To love is to be intensely vulnerable. To choose love means we also choose to know the loss of love. We are raised to believe that love is the antidote to loneliness, and all the emotions that accompany being alone: sadness, rejection, misery, and heartbreak. We live in a world that equates love with hope. But the truth is that choosing to love another person is the equivalent of asking them to hold a glass egg forever – at some point it will be dropped. And heartbreak is, well, heartbreaking. I believed with all my heart that my marriage was unique, our love was pure and unbreakable. The heartbreak I felt, and sometimes I still feel, was as if I lost something essential to my existence. Sometimes I still yearn to touch what I lost; to grasp it in my hands, pull it tight into my chest, close my eyes, and cherish it one last time.
Recently a friend of mine posted this quote on Facebook:
Heartbreak is heart breaking. It is painful and it is paralyzing. But we cannot let it define our future. Love can break us into a million pieces but it can also fill all the dark places that we never thought could be filled. Love, at it’s finest, feels as though I finally fit into myself. I clearly see myself, feel myself entirely, and my confidence exudes from my being when I give and receive love. Betrayal made me doubt all of that.
Somewhere along the path of healing I asked myself, repeatedly, did I choose the wrong man to marry? What if the answer is that we all choose wrong. It’s impossible to expect I knew at 23 years old what my needs would be at 35 or 46 or 52. I chose my husband because he offered familiarity, a compliment to me. I chose him because I never felt love in the way he gave it to me.

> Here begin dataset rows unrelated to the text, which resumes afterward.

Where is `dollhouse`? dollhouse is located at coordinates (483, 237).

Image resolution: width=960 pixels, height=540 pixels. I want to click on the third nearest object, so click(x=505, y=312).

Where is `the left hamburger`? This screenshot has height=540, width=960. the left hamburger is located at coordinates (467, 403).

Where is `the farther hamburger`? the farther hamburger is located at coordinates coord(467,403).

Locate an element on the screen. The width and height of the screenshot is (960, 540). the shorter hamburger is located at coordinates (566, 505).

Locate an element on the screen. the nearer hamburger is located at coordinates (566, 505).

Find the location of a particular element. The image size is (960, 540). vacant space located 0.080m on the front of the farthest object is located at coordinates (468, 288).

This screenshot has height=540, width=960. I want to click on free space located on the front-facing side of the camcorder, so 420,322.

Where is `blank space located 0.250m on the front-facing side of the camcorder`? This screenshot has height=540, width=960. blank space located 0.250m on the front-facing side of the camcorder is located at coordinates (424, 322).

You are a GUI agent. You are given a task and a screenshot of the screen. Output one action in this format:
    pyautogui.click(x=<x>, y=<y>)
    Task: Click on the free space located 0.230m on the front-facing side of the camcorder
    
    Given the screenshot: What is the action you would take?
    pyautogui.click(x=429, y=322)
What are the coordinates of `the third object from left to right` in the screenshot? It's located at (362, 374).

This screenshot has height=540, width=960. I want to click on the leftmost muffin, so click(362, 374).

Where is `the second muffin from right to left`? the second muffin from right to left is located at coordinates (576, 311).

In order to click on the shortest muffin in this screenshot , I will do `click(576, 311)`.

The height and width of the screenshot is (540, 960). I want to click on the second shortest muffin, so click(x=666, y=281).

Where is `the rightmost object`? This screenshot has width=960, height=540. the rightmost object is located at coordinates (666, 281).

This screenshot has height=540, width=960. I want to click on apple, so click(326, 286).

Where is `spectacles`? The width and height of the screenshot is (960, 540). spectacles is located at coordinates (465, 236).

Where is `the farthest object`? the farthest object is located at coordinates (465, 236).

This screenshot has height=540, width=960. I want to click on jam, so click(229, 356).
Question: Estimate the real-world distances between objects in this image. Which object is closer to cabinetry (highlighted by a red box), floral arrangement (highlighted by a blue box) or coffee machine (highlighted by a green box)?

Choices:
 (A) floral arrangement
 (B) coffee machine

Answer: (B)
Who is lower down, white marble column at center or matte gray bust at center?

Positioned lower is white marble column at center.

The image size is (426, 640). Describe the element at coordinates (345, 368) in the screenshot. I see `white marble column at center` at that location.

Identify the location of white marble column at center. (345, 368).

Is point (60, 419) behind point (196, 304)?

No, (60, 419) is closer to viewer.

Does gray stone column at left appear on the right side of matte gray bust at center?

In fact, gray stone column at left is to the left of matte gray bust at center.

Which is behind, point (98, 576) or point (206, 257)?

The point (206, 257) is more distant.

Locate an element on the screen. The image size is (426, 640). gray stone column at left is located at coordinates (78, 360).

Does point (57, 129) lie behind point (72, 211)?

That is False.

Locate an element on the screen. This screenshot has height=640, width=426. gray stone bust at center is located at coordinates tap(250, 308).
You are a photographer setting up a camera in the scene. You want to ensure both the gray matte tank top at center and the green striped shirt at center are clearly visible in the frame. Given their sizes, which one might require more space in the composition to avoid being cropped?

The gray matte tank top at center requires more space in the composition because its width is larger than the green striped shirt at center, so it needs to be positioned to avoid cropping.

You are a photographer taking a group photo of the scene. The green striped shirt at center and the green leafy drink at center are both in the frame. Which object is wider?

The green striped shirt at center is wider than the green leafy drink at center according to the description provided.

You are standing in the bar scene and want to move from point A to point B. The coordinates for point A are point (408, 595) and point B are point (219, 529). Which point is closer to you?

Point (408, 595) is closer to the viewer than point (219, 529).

I needed him and he needed me back. For better or worse.
Is it ever possible to know if we married the right person?
Every time I begin to fall into the doubts that still linger in the shadows of my mind I remember that love does not mean perfection. Love is having hope that as we break we will recover. Love is having the courage to believe that heartbreak does not mean devastation. Loving is risky business but somehow it’s the most desirable dream we share.
Sometimes I feel as if I am stuck in a Chinese finger trap – the more I pull, the more I am stuck in the same place. I just need to push, redefine the things I cherish, and move forward.